Aber auch mit diesen Faulpelzen solltest Du z.B. die oben genannten Tricks trainieren, damit sie nicht zu dick werden. Auch ältere Hunde, die in jungen Jahren gerne stundenlang gelaufen sind, begnügen sich später schon mit einer halben Stunde Auslauf und sind sehr zufrieden.

Zu den Hunden, die wenig Auslauf brauchen, gehören z.B. folgende Rassen:

  • Französische Bulldogge
  • Malteser
  • Chihuahua
  • Zwerg-Spitz

Welcher Hund haart viel oder wenig?

Auch über das Haaren solltest Du Dir – vor der Anschaffung eines Hundes – Gedanken machen. Es ist nämlich auch nicht jedermanns Sache, wenn überall Hundehaare sind.

Das bedeutet: Ständig saugen und putzen. Ständig mit der Fusselrolle die Haare von der Kleidung entfernen. So manch haariger Freund landete deshalb wieder im Tierheim.

Normalerweise haaren Hunde wenn sie vom Sommer- zum Winterfell wechseln und umgekehrt. Es gibt aber auch Hunde, die haaren besonders viel und das ganze Jahr hindurch. 

Diese Rassen haaren sehr viel:

  • Beagle
  • Berner Sennenhund
  • Bernhardiner
  • Dalmatiner
  • Golden Retriever
  • Labrador Retriever
  • Mops
  • Neufundländer
  • Schäferhund

Es stimmt auch nicht, dass Hunde mit kurzem Fell weniger haaren als Hunde mit langem Fell. Kurze Haare fallen nur nicht so sehr auf wie lange Haare. Bei lockigem Fell verfangen sich die ausgefallenen Haare im Fell und verteilen sich so nicht in der Wohnung.

Zu den besonders wenig haarenden Hunden gehören:

  • Französische Bulldogge
  • Chihuahua
  • Deutsche Dogge
  • Malteser
  • Pudel
  • Schnauzer

Welcher Hund sabbert viel und welcher wenig?

Es gibt Hunderassen, die sabbern ständig und überall. Wenn Du es vielleicht eklig findest, wenn alles und jeder nass gesabbert wird, dann solltest Du Abstand von den nachstehend genannten Hunden nehmen:

  • Bernhardiner
  • Neufundländer
  • Boxer
  • Bulldoggen

Am wenigsten sabbern folgende Hunde:

  • Bichon
  • Border Collie
  • Cavalier King Charles Spaniel
  • Chihuahua
  • Dackel
  • Havaneser
  • Pembroke Welsh Corgi
  • Pudel
  • Zwerg-Spitz

Welcher Hund benötigt viel oder wenig Fellpflege?

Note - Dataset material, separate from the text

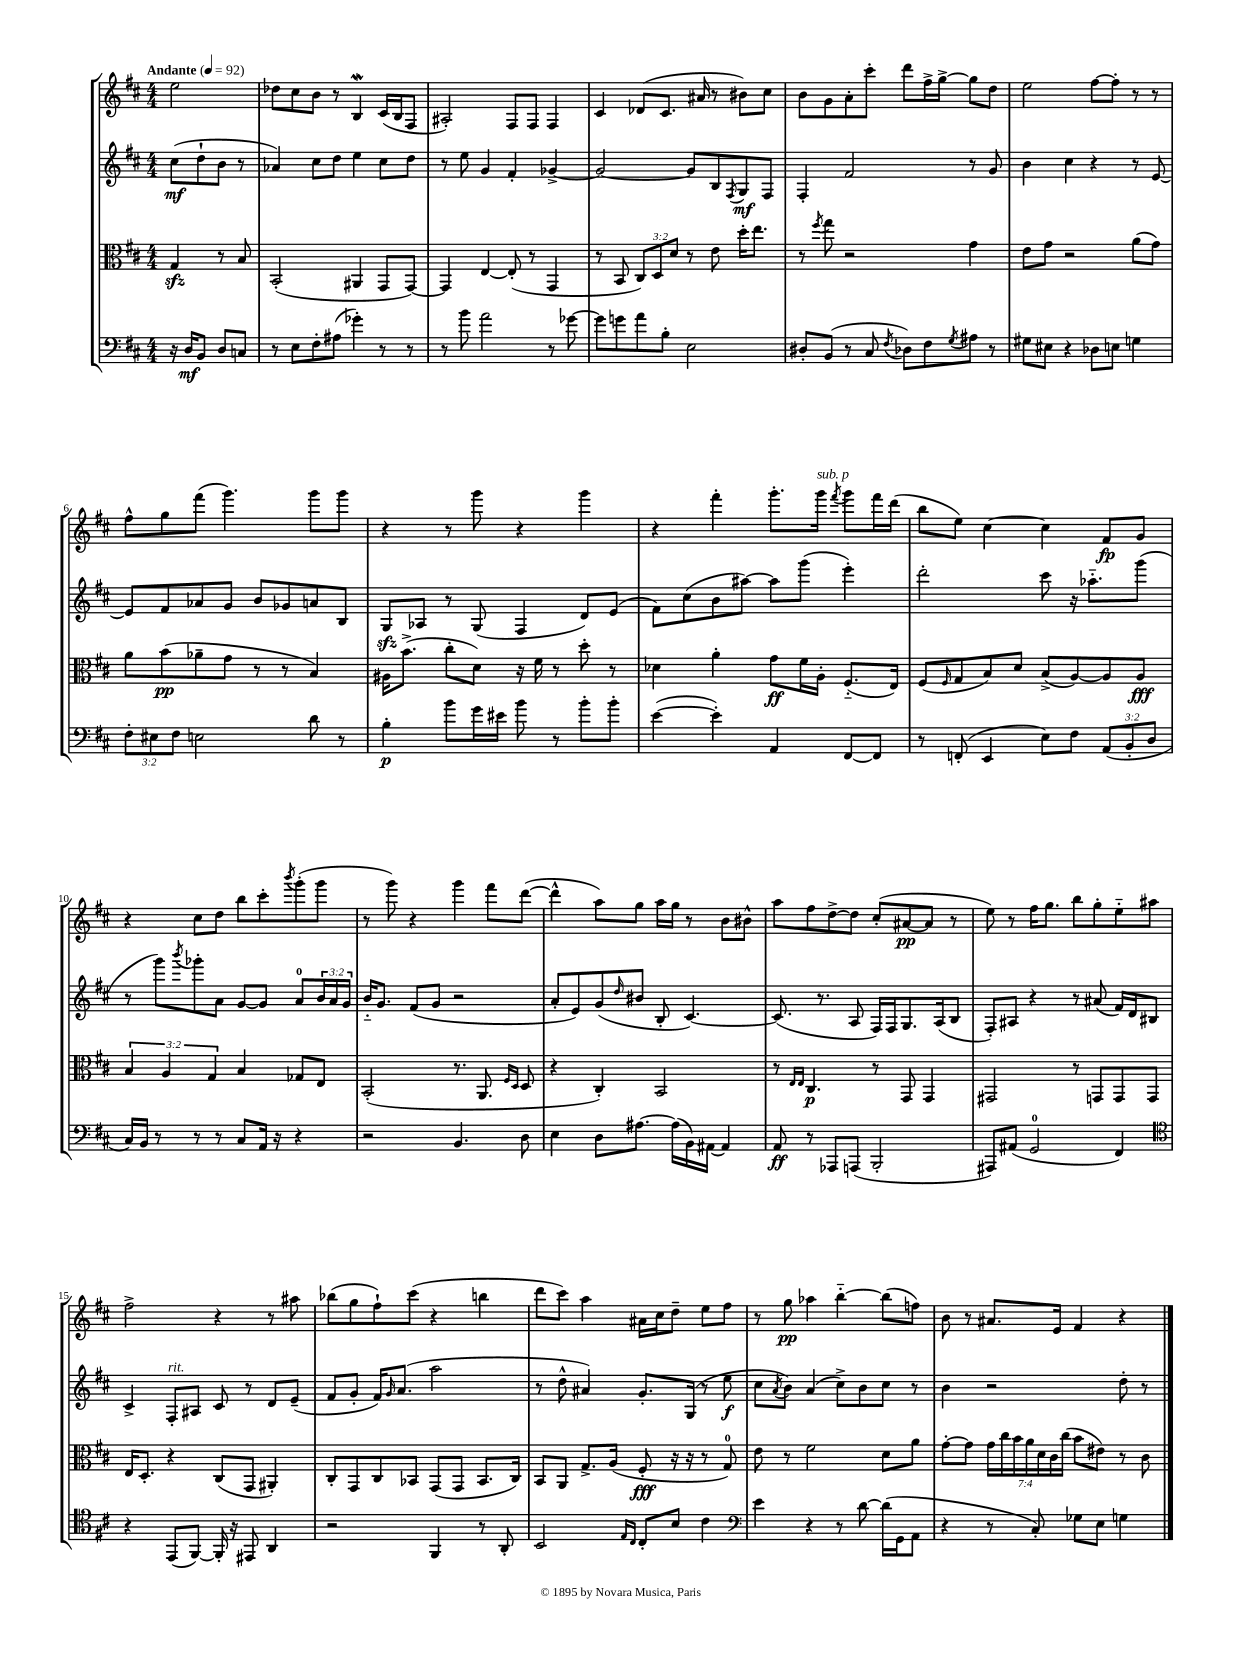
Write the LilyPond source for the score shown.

Jeder Hund benötigt im gewissen Rahmen eine Fellpflege, wie z.B. Fell bürsten und schneiden, Hund baden und Fell auf Parasitenbefall kontrollieren. Besonders bei Hunden mit langem Fell und mit Unterfell gestaltet sich die Pflege aber schon aufwändiger.

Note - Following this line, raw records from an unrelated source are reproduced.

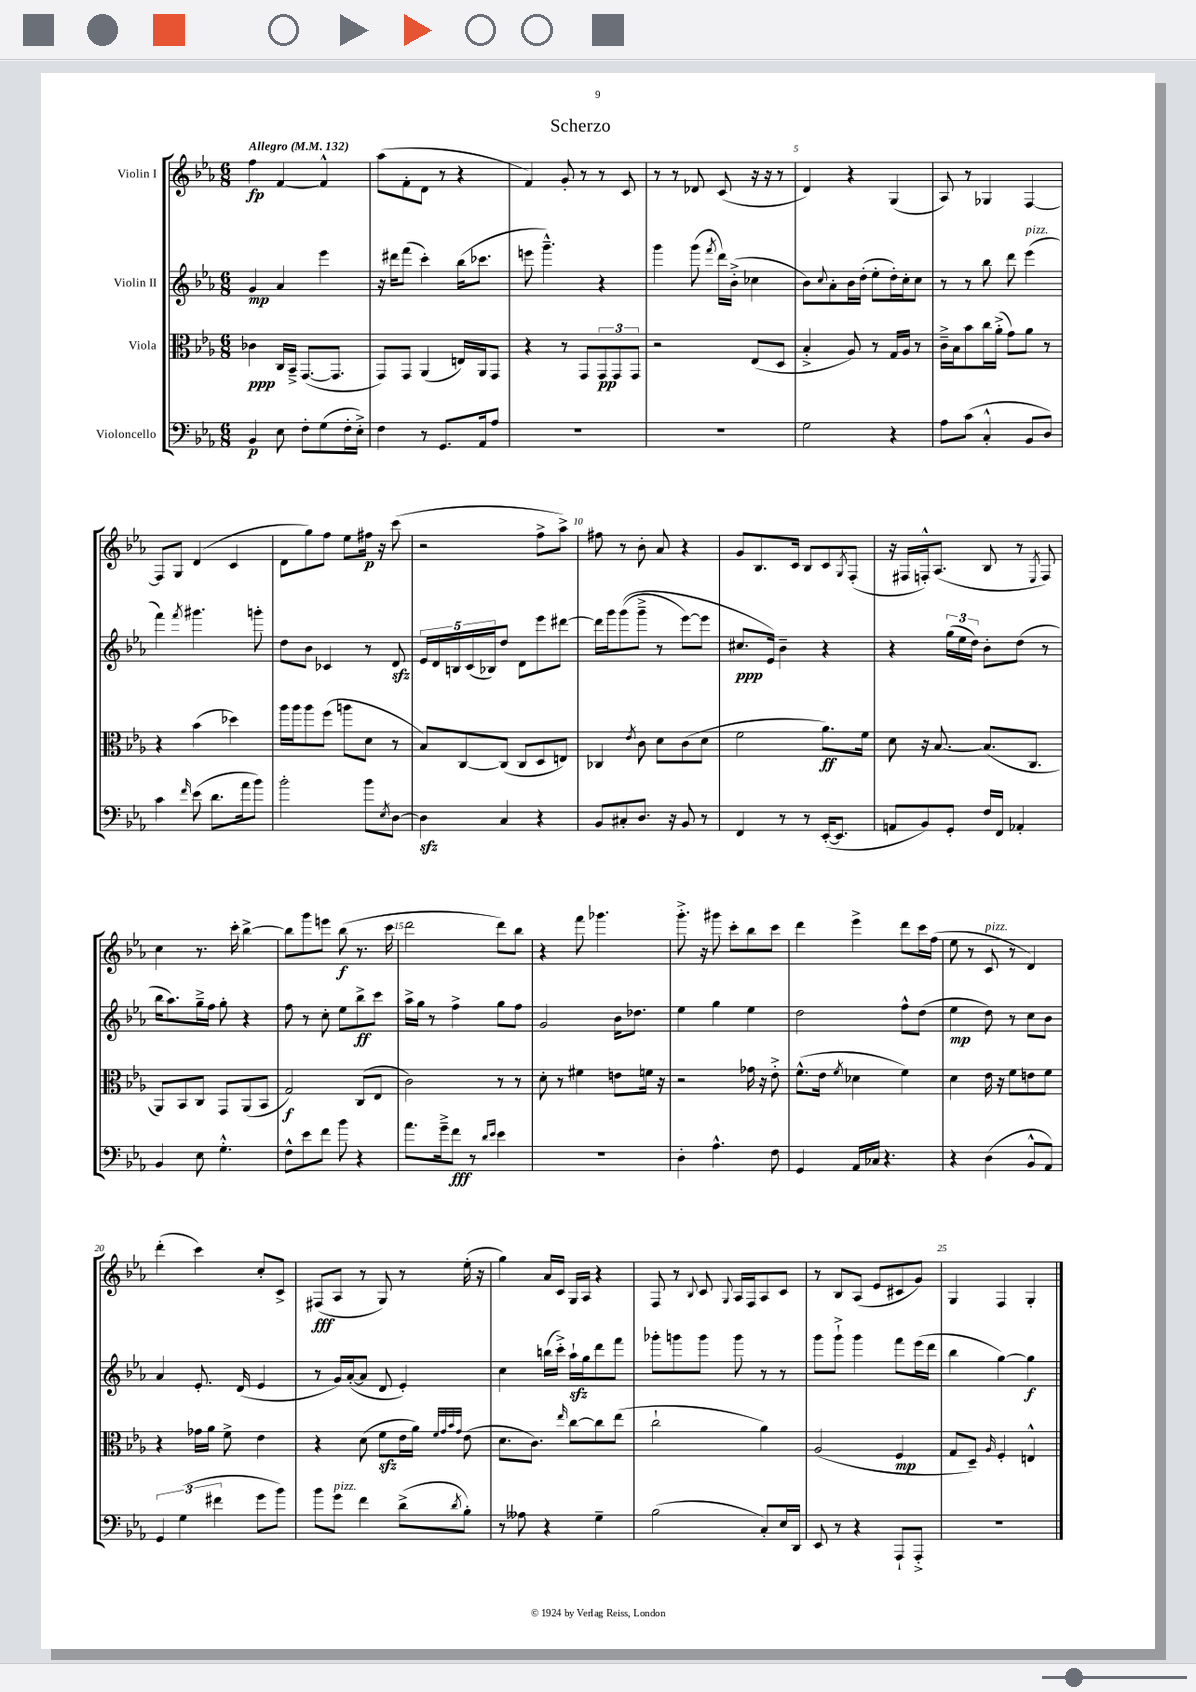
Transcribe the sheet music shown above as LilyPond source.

\header { title = "Scherzo" }
<<
\new StaffGroup <<
\new Staff = "s0" \with { instrumentName = "Violin I" } {
    \clef treble \key ees \major \numericTimeSignature \time 6/8 \tempo "Allegro" 4 = 132
    f''4\fp f'4~ f'4-^ |
    aes''8( f'8-. d'8 r8 r4 |
    f'4) g'8-. r8 r8 c'8 |
    r8 r8 des'8 c'8( r16 r16 r8 |
    d'4) r4 g4( |
    aes8) r8 ges4 f4~ |
    f8 g8 d'4( c'4 |
    d'8 g''8) f''8 ees''8 fis''16\p r16 c'''8( |
    r2 f''8-> aes''8->) |
    fis''8 r8 bes'8-. aes'8 r4 |
    g'8 bes8. c'16 bes8 c'8 \acciaccatura { g8 } f8-.( |
    r16 fis16 f16-.-^) aes8.( bes8 r8 \acciaccatura { ees8 } f8) |
    c''4 r8. c'''16-. bes''4~-> |
    bes''8 g'''8 e'''8 bes''8\f( r8. c'''16 |
    d'''2 d'''8) bes''8 |
    r4 f'''8 ges'''4. |
    g'''8.-.-> r16 gis'''8 c'''8-. bes''8 c'''8 |
    d'''4 ees'''4-> d'''8 c'''16 f''16( |
    ees''8 r8 c'8^\markup { \italic "pizz." } r8 d'4) |
    d'''4-.( c'''4) c''8-. c'8-> |
    fis8\fff( aes8 r8 g8) r8 ees''16-.( r16 |
    g''4) aes'16 c'16 g16 aes16 r4 |
    f8 r8 \appoggiatura { bes8 } c'8 \appoggiatura { g8 } aes16 f16 aes8 c'8 |
    r8 bes8 aes8( ees'8 cis'8 g'8) |
    g4 f4 g4-. \bar "|." |
}
\new Staff = "s1" \with { instrumentName = "Violin II" } {
    \clef treble \key ees \major \numericTimeSignature \time 6/8
    g'4\mp aes'4 ees'''4 |
    r16 dis'''16 f'''8( c'''4-.) bes''16( ces'''8. |
    e'''8 g'''4.---^) r4 |
    g'''4 g'''8( \acciaccatura { f'''8 } d'''16) bes'16-.->( ces''4 |
    bes'8) \appoggiatura { c''8 } aes'8-. bes'16 d''16-.( ees''8-. d''16-.) c''16-. c''8 |
    r8 r8 bes''8 d'''8 ees'''4^\markup { \italic "pizz." }( |
    f'''4) \acciaccatura { f'''8 } gis'''4. g'''8-. |
    d''8 bes'8 ces'4 r8 d'8\sfz |
    \tuplet 5/4 { ees'16 d'16 b16 c'16( bes16) } d''8 d'8 ees'''8 dis'''8~ |
    dis'''16 g'''16 g'''8(\( g'''8---> r8 ees'''8~) ees'''8 |
    cis''8.\ppp ees'16\) bes'4-- r4 |
    r4 \tuplet 3/2 { g''16( ees''16 d''16) } bes'8-. d''8( r8 |
    bes''16 aes''8.) g''16---> f''16 g''8-. r4 |
    f''8 r8 c''8-. ees''8 bes''8->\ff c'''8 |
    aes''16-> g''16 r8 f''4-> g''8 f''8 |
    g'2 bes'16 des''8. |
    ees''4 g''4 ees''4 |
    d''2 f''8-^ d''8( |
    ees''4\mp d''8) r8 c''8 bes'8 |
    aes'4 ees'8.-. d'16( ees'4 |
    r8 g'16) aes'16~-.( aes'8 d'8 ees'4-.) |
    c''4 b''16( c'''16-.->) aes''16-!\sfz g''16 d'''8 f'''8 |
    ges'''8-. g'''8 g'''8 g'''8 r8 r8 |
    g'''8 g'''8-!-> g'''4 f'''8 ees'''16( d'''16 |
    bes''4 g''4~) g''4\f \bar "|." |
}
\new Staff = "s2" \with { instrumentName = "Viola" } {
    \clef alto \key ees \major \numericTimeSignature \time 6/8
    ces'4\ppp c16 bes,16---> g,8.~( g,8. |
    g,8) g,8 aes,4( e16) aes,16 g,8 |
    r4 r8 g,8 \tuplet 3/2 { g,8\pp g,8 g,8 } |
    r2 ees8( d8 |
    bes4-.-> aes8) r8 g16 aes16 r8 |
    c'16---> bes16 bes'8 c''16 aes'16-.->( g'8) aes'8 r8 |
    r4 bes'4( des''4) |
    aes''16 aes''16 aes''8 f''8( a''8 d'8 r8 |
    bes8) c8~ c8( c8 d8 e8) |
    ces4 \acciaccatura { ees'8 } c'8 d'8 c'8( d'8 |
    f'2 aes'8.\ff) f'16 |
    d'8 r16 bes8.~ bes8.( c8. |
    aes,8) bes,8 c8 g,8 aes,8( bes,8 |
    g2\f) c8( ees8 |
    c'2) r8 r8 |
    d'8-. r8 fis'4 e'8 f'16 r16 |
    r2 ges'16 r16 ees'8-.-> |
    f'8.-^( ees'16 \acciaccatura { f'8 } des'4 f'4) |
    d'4 ees'16 r16 f'8 e'8 f'8 |
    r4 ges'16 aes'16 f'8-> ees'4 |
    r4 d'8( f'8\sfz ees'16 aes'16) \grace { f'32 g'32 bes'32 g'32 } ees'8( |
    d'8. c'8.) \grace { ees''16 } c''8~ c''8 ees''8( |
    c''2-! aes'4) |
    aes2( f4\mp |
    g8 d8--) \grace { aes16 } f4-. e4-^ \bar "|." |
}
\new Staff = "s3" \with { instrumentName = "Violoncello" } {
    \clef bass \key ees \major \numericTimeSignature \time 6/8
    bes,4\p ees8 f8-. g8( f16-. ees16-.->) |
    f4 r8 g,8. aes,16 aes8 |
    R2. |
    R2. |
    g2 r4 |
    aes8 c'8( c4-.-^ bes,8 d8) |
    c'4 \grace { f'16 } ees'8( d'8. aes'16 bes'8) |
    bes'2-. bes'8 \acciaccatura { ees8 } d8~ |
    d4\sfz c4 r4 |
    bes,8 cis8-. d8. r16 bes,8 r8 |
    f,4 r8 r8 ees,16~-.( ees,8. |
    a,8 bes,8) g,8-. f16 f,16 aes,4-. |
    bes,4 ees8 g4.-.-^ |
    f8-^ ees'8 f'8 bes'8 r4 |
    aes'8. g'16---> f'8\fff r8 \grace { d'16 ees'16 } ees'4 |
    R2. |
    d4-. aes4.-^ f8 |
    g,4 aes,16 ces16 r4. |
    r4 d4( bes,8-^ aes,8) |
    \tuplet 3/2 { g,4 g4( fis'4 } g'8 bes'8) |
    bes'8 g'8^\markup { \italic "pizz." } f'4 d'8->( \acciaccatura { d'8 } bes8-.) |
    r8 aeses8 r4 g4-- |
    bes2( c8-.) ees16 d,16 |
    ees,8 r8 r4 aes,,8-! aes,,8-.-> |
    r2. \bar "|." |
}
>>
>>
\layout { \context { \Score \override BarNumber.break-visibility = ##(#f #t #t) barNumberVisibility = #(every-nth-bar-number-visible 5) } }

Hunde, die viel Fellpflege benötigen:

  • Berner Sennenhund
  • Bernhardiner
  • Cocker Spaniel
  • Golden Retriever
  • Labrador Retriever
  • Havaneser
  • Irish Setter
  • Neufundländer
  • Schäferhund
  • Zwerg-Spitz

Am einfachsten ist es natürlich, mit Deinem Hund in den Hundesalon zu gehen. Besonders wenn er, wie der Pudel, einen speziellen Haarschnitt erhalten soll.

Wenn Du aber wenig Zeit für die Fellpflege aufbringen kannst, dann gibt es auch Hunde mit einem unkomplizierten kurzen Fell:

  • Beagle
  • Boxer
  • Bulldogge
  • Chihuahua
  • Deutsche Dogge
  • Malteser

Welcher Hund verträgt sich mit anderen Hunden oder auch nicht?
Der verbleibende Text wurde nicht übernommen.